**Alıntı metin**
*-*-*

Komplo ve paranoya!

ABD, iktidarın gitmesini istiyor olabilir ama Kılıçdaroğlu’nun ABD projesi olduğunu söylemek başkadır. Muhalefet, tamamen “milli ve yerlidir.” Fazla ulusalcı arkadaşlar muhalefeti destekleyebilirler. Korkmasınlar, “ABD maşası” falan olmazlar!

Bizim gibi orta düzeyde “gelişmiş” toplumlar komplo teorilerine ve paranoyaya oldukça yatkındır. Bu toplumların, dünyada ve ülkede olup biten olaylara, gelişmelere kafa yorma becerisi olan oldukça kalabalık bir okumuş nüfusu vardır. Ve bu nüfus, sekülarizmin gelişmesi nedeniyle kader belirleyici rolü azalmış olan Allah’ın yerine, her şeyi inceden inceye hesaplayan ve dünyayı komplolarla yöneten büyük devletleri koyar, en başta da ABD’yi.

*-*-*

**Görev listesi**
**a)** Aşağıdaki ifadelerin alıntı metinle uyuşup uyuşmadığını belirtin. Her biri için evet ya da hayır deyip metinden belirleyici sözleri aynen aktarın. (i) Muhalefet tamamen milli ve yerlidir. (ii) Orta düzeyde gelişmiş toplumlarda okumuş nüfus azdır. (iii) Okumuş nüfus, Allah'ın yerine büyük devletleri koyar.
**b)** Alıntı metinde "ABD, iktidarın gitmesini" ile başlayıp "başta da ABD’yi." sözlerine kadar devam eden kısmı olduğu gibi yazın.

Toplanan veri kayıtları
*-*-*

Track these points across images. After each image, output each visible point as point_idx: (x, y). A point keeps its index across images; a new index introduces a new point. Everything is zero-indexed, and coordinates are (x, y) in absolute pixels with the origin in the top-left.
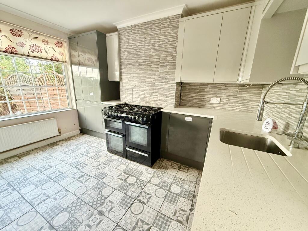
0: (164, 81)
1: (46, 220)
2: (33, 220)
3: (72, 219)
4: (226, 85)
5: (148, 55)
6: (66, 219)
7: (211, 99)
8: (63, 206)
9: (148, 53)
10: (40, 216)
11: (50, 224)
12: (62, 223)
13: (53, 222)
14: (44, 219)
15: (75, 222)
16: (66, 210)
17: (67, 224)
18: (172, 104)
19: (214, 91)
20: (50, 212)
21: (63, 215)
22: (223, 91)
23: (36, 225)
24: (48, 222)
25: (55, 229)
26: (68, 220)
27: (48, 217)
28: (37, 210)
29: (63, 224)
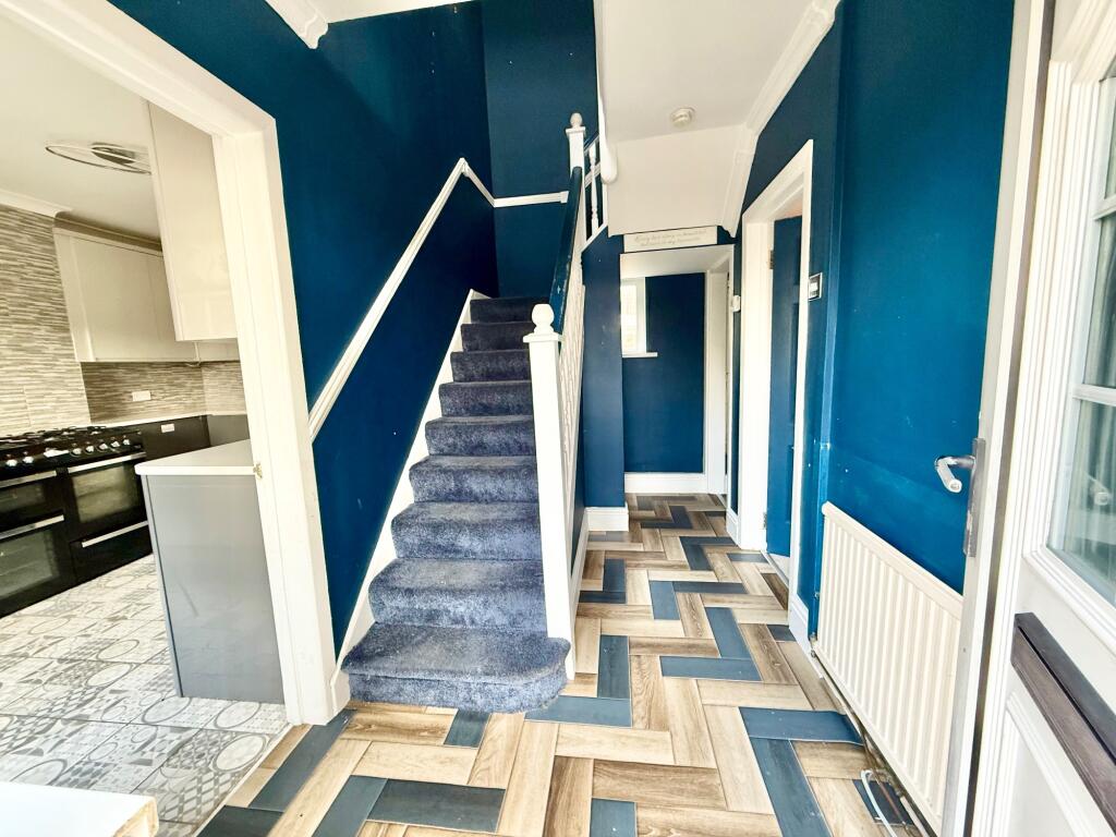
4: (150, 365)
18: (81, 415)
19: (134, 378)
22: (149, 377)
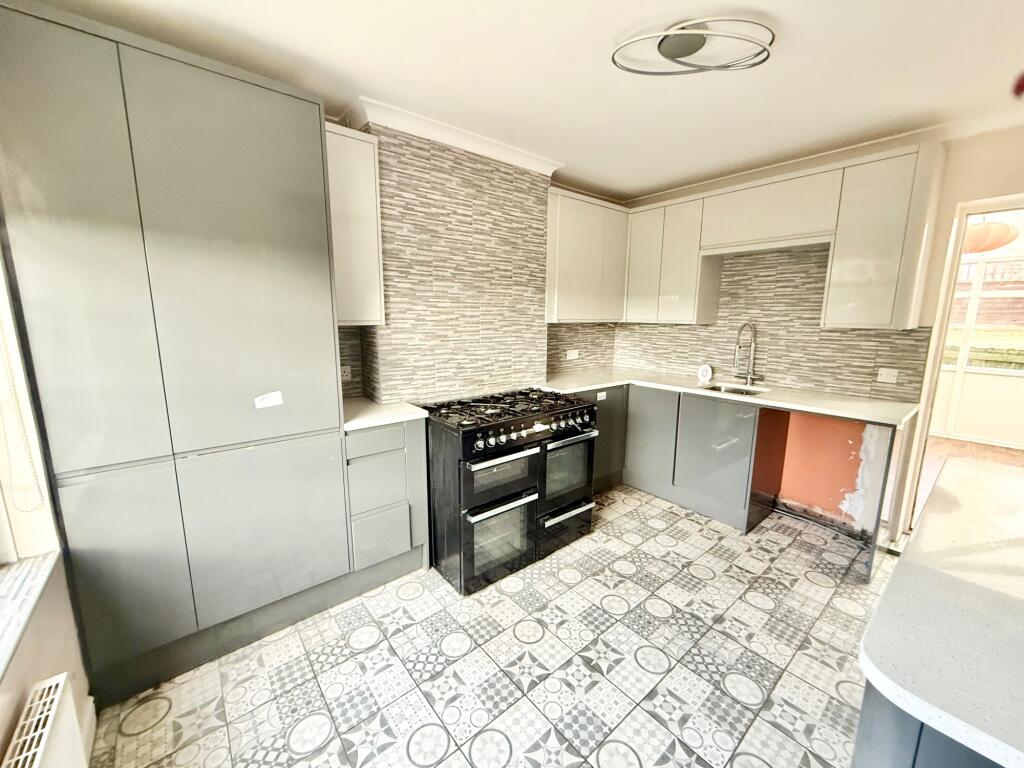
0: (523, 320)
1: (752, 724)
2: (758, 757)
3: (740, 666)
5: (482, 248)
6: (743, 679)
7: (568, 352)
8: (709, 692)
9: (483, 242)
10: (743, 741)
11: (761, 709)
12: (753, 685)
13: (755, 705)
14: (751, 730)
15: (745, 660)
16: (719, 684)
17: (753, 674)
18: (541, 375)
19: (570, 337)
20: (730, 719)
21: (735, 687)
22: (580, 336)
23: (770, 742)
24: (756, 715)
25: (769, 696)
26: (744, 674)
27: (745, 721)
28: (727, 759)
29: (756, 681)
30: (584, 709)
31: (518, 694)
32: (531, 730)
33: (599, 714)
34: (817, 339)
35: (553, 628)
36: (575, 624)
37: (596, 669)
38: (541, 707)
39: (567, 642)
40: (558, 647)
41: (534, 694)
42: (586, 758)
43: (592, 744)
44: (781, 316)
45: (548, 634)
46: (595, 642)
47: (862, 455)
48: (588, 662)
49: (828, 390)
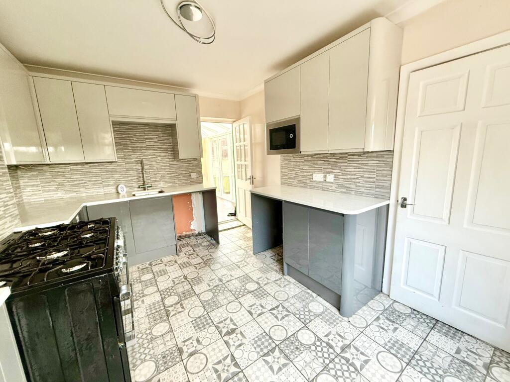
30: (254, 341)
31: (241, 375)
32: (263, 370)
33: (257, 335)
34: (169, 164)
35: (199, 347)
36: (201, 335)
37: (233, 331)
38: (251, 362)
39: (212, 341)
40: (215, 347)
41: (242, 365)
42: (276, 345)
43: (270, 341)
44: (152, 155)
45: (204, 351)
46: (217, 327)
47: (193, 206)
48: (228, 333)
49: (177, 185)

*-*-*

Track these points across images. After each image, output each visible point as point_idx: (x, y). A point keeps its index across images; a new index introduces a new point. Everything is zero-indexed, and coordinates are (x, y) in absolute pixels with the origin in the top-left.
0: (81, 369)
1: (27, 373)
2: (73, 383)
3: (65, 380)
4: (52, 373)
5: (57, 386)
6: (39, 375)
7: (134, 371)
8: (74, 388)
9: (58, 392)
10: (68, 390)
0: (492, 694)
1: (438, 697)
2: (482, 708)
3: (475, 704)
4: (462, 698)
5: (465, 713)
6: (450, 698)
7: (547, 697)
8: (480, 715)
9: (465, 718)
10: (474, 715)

*-*-*

**Cevap listesi**
**a)**
(i) Evet: "Muhalefet, tamamen “milli ve yerlidir.”"
(ii) Hayır: "oldukça kalabalık bir okumuş nüfusu vardır"
(iii) Evet: "Allah’ın yerine, her şeyi inceden inceye hesaplayan ve dünyayı komplolarla yöneten büyük devletleri koyar"

**b)**
ABD, iktidarın gitmesini istiyor olabilir ama Kılıçdaroğlu’nun ABD projesi olduğunu söylemek başkadır. Muhalefet, tamamen “milli ve yerlidir.” Fazla ulusalcı arkadaşlar muhalefeti destekleyebilirler. Korkmasınlar, “ABD maşası” falan olmazlar!

Bizim gibi orta düzeyde “gelişmiş” toplumlar komplo teorilerine ve paranoyaya oldukça yatkındır. Bu toplumların, dünyada ve ülkede olup biten olaylara, gelişmelere kafa yorma becerisi olan oldukça kalabalık bir okumuş nüfusu vardır. Ve bu nüfus, sekülarizmin gelişmesi nedeniyle kader belirleyici rolü azalmış olan Allah’ın yerine, her şeyi inceden inceye hesaplayan ve dünyayı komplolarla yöneten büyük devletleri koyar, en başta da ABD’yi.